*How to complete this task*:
All entries need to be written out verbatim, with pictures omitted.

(Dataset items)
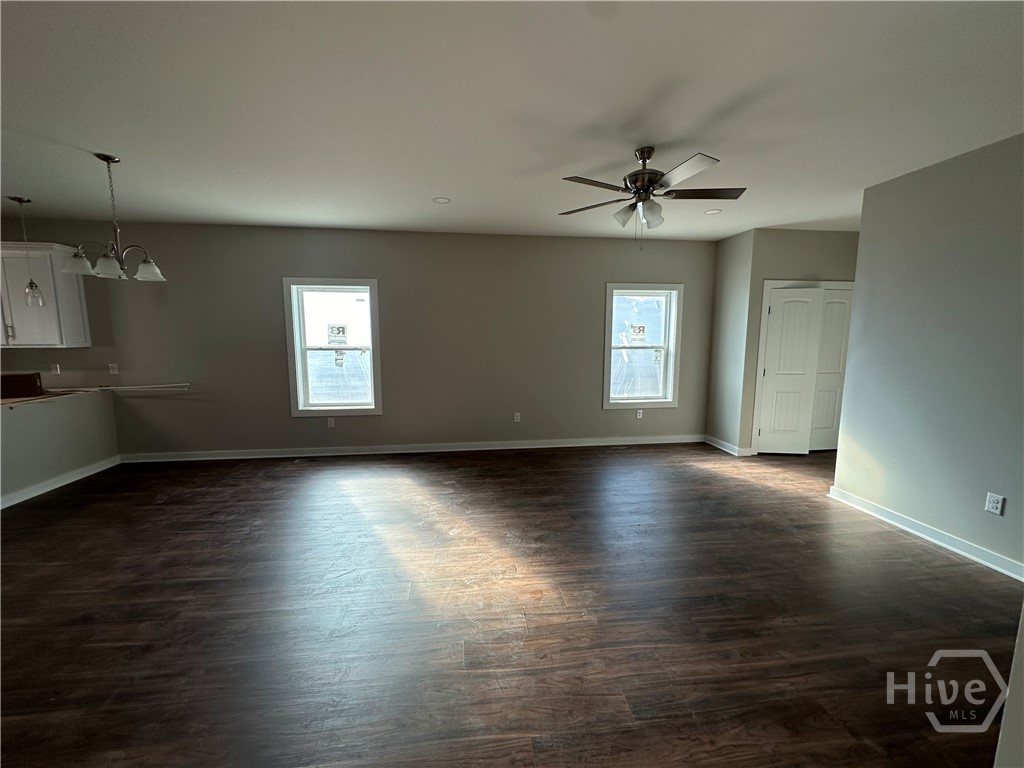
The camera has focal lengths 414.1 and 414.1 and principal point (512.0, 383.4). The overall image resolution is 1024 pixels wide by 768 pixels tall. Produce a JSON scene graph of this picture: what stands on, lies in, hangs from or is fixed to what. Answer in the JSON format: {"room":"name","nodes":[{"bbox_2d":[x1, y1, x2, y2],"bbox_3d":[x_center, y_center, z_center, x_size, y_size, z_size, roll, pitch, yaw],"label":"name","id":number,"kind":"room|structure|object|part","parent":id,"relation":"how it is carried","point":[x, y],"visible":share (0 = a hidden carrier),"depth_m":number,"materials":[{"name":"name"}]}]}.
{"room":"living room","nodes":[
{"label":"living room","id":0,"kind":"room"},
{"bbox_2d":[0,388,119,506],"bbox_3d":[-4.480,0.686,3.297,0.137,0.872,3.193,-1,7,-7],"label":"half wall","id":1,"kind":"structure","parent":0,"point":[64,422],"depth_m":4.07,"materials":[{"name":"grey paint"}]},
{"bbox_2d":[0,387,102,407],"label":"countertop","id":2,"kind":"structure","parent":1,"relation":"attached to","point":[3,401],"depth_m":4.05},
{"bbox_2d":[1,372,43,399],"bbox_3d":[-4.736,0.014,3.922,0.384,0.204,0.239,-5,9,-33],"label":"cardboard box","id":3,"kind":"object","parent":2,"relation":"on","point":[30,379],"visible":0.97,"depth_m":3.88,"materials":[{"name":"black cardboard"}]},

*Answer space*:
The camera has focal lengths 414.1 and 414.1 and principal point (512.0, 383.4). The overall image resolution is 1024 pixels wide by 768 pixels tall. Produce a JSON scene graph of this picture: what stands on, lies in, hangs from or is fixed to what. Answer in the JSON format: {"room":"name","nodes":[{"bbox_2d":[x1, y1, x2, y2],"bbox_3d":[x_center, y_center, z_center, x_size, y_size, z_size, roll, pitch, yaw],"label":"name","id":number,"kind":"room|structure|object|part","parent":id,"relation":"how it is carried","point":[x, y],"visible":share (0 = a hidden carrier),"depth_m":number,"materials":[{"name":"name"}]}]}.
{"room":"living room","nodes":[
{"label":"living room","id":0,"kind":"room"},
{"bbox_2d":[0,388,119,506],"bbox_3d":[-4.480,0.686,3.297,0.137,0.872,3.193,-1,7,-7],"label":"half wall","id":1,"kind":"structure","parent":0,"point":[64,422],"depth_m":4.07,"materials":[{"name":"grey paint"}]},
{"bbox_2d":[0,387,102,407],"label":"countertop","id":2,"kind":"structure","parent":1,"relation":"attached to","point":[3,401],"depth_m":4.05},
{"bbox_2d":[1,372,43,399],"bbox_3d":[-4.736,0.014,3.922,0.384,0.204,0.239,-5,9,-33],"label":"cardboard box","id":3,"kind":"object","parent":2,"relation":"on","point":[30,379],"visible":0.97,"depth_m":3.88,"materials":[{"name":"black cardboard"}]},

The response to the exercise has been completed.